Although investigators have not determined the cause of the blaze, in an updated filing Tuesday night with the Securities and Exchange Commission, PG&E acknowledged that if its equipment was found to have caused the fire, it "could be subject to significant liability in excess of insurance coverage" and expected it would have significant impact on the company's financial condition, operations, liquidity and cash flows.

Pacific Gas & Electric Co. also said in the third quarter it renewed its liability insurance coverage for wildfires to about $1.4 billion.

An analyst with Citi Investment Research estimates damages from the fire could exceed $15 billion and noted that the state of California "will likely step in to protect the utility and its customers."

Shares in the San Francisco company plunged another 25 percent Wednesday, to $24.50. They have lost about 45 percent of their value since the fire broke out last week.

PG&E has suffered three of its worst trading days on record since Friday.

In a lawsuit filed this week, Californians who have lost homes in the state's deadliest and most destructive wildfire said a high-voltage transmission line failed, sparking the fire. They accuse Pacific Gas & Electric Co. of failing to maintain infrastructure and properly inspecting and maintaining its power transmission lines.

PG&E told state regulators last week that it experienced a problem on a transmission line just before the blaze erupted in the vicinity. In its filing Thursday with the state Public Utilities Commission, it said it had detected an outage on an electrical transmission line. It said a subsequent aerial inspection detected damage to a transmission tower on the line.

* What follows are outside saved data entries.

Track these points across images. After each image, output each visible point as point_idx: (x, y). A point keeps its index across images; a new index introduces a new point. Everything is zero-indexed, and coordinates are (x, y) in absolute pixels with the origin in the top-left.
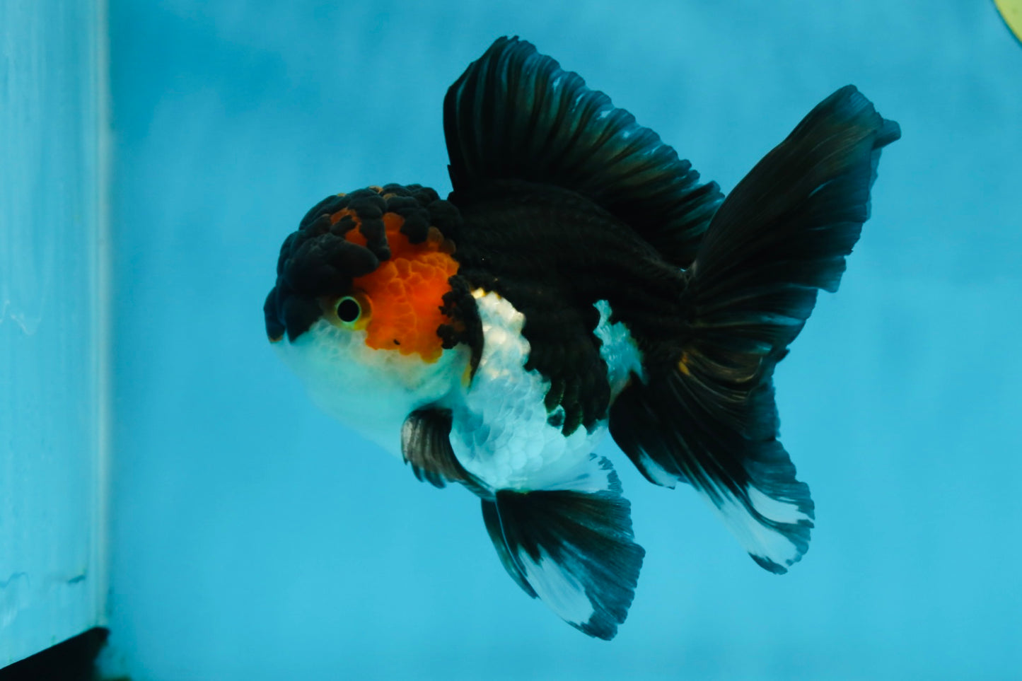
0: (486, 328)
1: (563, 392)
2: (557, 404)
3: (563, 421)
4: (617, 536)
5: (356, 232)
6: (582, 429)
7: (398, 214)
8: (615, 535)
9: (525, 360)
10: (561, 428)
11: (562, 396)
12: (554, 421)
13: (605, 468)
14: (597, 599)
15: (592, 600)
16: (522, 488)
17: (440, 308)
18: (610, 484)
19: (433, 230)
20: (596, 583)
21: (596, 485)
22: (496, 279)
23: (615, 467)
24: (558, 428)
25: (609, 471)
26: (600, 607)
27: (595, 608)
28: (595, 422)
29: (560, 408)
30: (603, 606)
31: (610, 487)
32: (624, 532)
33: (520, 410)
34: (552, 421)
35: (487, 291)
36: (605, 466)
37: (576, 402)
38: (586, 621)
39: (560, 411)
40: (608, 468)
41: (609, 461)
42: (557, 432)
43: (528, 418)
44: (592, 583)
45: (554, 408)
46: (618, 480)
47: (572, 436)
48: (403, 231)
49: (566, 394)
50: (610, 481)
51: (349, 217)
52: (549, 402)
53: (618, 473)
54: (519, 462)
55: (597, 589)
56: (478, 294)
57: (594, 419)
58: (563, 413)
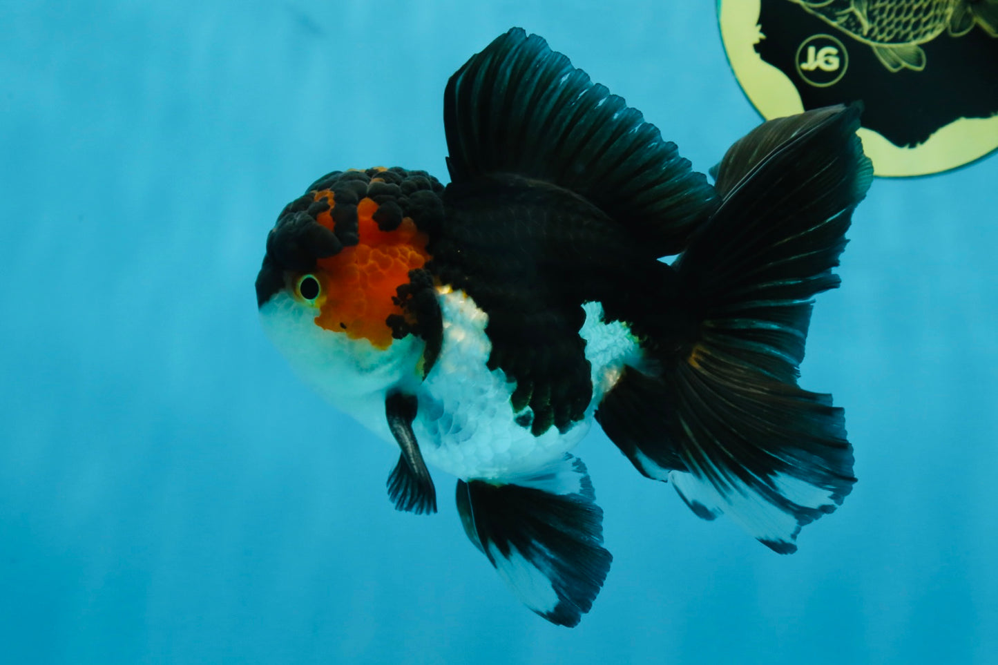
0: (446, 325)
1: (531, 393)
2: (524, 405)
3: (531, 422)
4: (585, 539)
5: (327, 216)
6: (553, 430)
7: (374, 200)
8: (582, 538)
9: (486, 358)
10: (530, 428)
11: (530, 398)
12: (522, 421)
13: (579, 470)
14: (562, 591)
15: (558, 592)
16: (493, 479)
17: (393, 298)
18: (582, 488)
19: (407, 221)
20: (563, 578)
21: (568, 485)
22: (467, 278)
23: (590, 472)
24: (527, 429)
25: (582, 475)
26: (565, 598)
27: (559, 598)
28: (570, 423)
29: (528, 409)
30: (568, 597)
31: (581, 492)
32: (593, 536)
33: (483, 407)
34: (520, 421)
35: (455, 288)
36: (578, 468)
37: (548, 404)
38: (551, 609)
39: (529, 412)
40: (581, 472)
41: (584, 464)
42: (526, 433)
43: (492, 416)
44: (559, 578)
45: (521, 409)
46: (591, 487)
47: (542, 437)
48: (374, 218)
49: (534, 396)
50: (582, 486)
51: (326, 199)
52: (517, 402)
53: (592, 479)
54: (488, 454)
55: (564, 583)
56: (445, 291)
57: (569, 421)
58: (532, 415)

A landowner near where the blaze began, Betsy Ann Cowley, said PG&E notified her the day before the blaze that crews needed to come onto her property because the utility's wires were sparking.

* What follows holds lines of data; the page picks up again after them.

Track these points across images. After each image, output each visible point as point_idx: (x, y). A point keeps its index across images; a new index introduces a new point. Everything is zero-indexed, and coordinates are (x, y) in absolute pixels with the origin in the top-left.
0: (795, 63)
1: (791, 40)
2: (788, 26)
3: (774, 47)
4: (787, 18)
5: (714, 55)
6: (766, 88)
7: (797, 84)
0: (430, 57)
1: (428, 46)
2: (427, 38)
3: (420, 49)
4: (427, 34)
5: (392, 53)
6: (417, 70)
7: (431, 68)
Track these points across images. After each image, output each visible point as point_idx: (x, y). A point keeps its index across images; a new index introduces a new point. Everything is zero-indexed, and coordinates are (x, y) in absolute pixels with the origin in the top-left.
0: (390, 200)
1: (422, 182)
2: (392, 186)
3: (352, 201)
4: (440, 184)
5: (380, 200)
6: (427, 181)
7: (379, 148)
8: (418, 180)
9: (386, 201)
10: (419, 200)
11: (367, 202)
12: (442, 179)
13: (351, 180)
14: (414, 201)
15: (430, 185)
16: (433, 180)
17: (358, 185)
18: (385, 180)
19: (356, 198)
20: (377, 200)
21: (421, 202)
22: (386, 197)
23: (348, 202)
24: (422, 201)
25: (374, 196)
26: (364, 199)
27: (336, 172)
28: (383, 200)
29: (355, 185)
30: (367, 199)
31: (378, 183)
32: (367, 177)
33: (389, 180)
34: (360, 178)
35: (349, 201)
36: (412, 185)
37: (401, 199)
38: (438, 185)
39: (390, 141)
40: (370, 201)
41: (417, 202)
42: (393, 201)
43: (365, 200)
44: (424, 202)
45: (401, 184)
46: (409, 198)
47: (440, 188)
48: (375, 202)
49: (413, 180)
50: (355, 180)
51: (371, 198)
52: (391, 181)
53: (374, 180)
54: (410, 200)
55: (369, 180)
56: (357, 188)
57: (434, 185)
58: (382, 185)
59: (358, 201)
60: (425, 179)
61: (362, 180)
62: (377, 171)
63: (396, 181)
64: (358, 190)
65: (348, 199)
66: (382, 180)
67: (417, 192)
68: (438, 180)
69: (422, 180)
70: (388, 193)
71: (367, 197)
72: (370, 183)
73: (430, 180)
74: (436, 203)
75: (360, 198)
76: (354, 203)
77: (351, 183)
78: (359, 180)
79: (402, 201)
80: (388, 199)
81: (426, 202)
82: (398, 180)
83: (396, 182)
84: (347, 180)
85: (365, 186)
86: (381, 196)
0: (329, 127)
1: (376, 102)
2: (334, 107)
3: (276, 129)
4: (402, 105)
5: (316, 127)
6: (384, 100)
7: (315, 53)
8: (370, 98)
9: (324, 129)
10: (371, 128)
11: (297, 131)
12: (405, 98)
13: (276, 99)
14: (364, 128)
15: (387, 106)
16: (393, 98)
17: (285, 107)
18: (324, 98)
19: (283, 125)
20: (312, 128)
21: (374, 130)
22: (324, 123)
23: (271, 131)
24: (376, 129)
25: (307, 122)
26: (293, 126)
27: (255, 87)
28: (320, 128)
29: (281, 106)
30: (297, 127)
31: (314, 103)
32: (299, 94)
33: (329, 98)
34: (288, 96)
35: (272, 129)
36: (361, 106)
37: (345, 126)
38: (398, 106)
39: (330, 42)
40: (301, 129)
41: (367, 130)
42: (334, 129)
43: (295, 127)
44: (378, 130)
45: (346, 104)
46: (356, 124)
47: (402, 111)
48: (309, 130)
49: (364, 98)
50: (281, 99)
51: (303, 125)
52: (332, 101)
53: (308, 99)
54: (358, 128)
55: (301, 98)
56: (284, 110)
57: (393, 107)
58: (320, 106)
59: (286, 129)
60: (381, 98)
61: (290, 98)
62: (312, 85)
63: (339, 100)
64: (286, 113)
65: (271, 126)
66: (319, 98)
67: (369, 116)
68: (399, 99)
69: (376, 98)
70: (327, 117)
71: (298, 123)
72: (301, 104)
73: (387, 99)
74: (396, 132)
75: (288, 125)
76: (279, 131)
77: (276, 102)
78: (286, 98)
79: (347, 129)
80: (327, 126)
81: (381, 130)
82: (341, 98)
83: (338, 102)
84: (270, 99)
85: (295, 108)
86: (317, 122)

PG&E President Geisha Williams told the Chico Enterprise-Record on Tuesday that it was too soon to determine if sparks from a transmission line ignited the fire.

She said the sparks are one of several "options" investigators are reviewing.

PG&E did not immediately respond to a request for comment.

California Department of Forestry and Fire Protection spokesman Scott McLean said Wednesday the blaze has charred 135,000 acres and that it is 35 percent contained.